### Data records
--------

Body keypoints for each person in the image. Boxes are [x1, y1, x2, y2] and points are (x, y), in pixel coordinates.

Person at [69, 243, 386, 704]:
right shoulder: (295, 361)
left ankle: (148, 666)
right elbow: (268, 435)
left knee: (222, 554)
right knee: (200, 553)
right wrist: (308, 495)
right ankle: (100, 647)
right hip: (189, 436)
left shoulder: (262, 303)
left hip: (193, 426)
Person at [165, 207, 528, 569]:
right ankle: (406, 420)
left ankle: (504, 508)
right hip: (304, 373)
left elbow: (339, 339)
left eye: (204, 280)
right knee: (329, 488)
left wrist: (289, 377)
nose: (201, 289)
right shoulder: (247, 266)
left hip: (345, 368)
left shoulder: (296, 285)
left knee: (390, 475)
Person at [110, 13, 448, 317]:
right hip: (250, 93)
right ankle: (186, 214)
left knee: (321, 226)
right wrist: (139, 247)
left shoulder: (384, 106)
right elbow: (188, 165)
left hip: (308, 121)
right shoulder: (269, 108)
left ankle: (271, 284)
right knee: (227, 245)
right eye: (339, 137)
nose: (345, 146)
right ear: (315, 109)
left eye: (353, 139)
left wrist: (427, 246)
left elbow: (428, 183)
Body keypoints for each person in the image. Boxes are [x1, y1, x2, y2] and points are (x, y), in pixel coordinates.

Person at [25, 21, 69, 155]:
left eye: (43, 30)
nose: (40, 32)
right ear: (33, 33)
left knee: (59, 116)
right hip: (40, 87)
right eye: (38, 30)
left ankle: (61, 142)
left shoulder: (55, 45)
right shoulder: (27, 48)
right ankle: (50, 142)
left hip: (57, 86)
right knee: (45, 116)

--------

### Work item
Copy out each line of the data where the string "wrist" appears.

### Finished exercise
right wrist: (308, 495)
left wrist: (289, 377)
right wrist: (139, 247)
left wrist: (427, 246)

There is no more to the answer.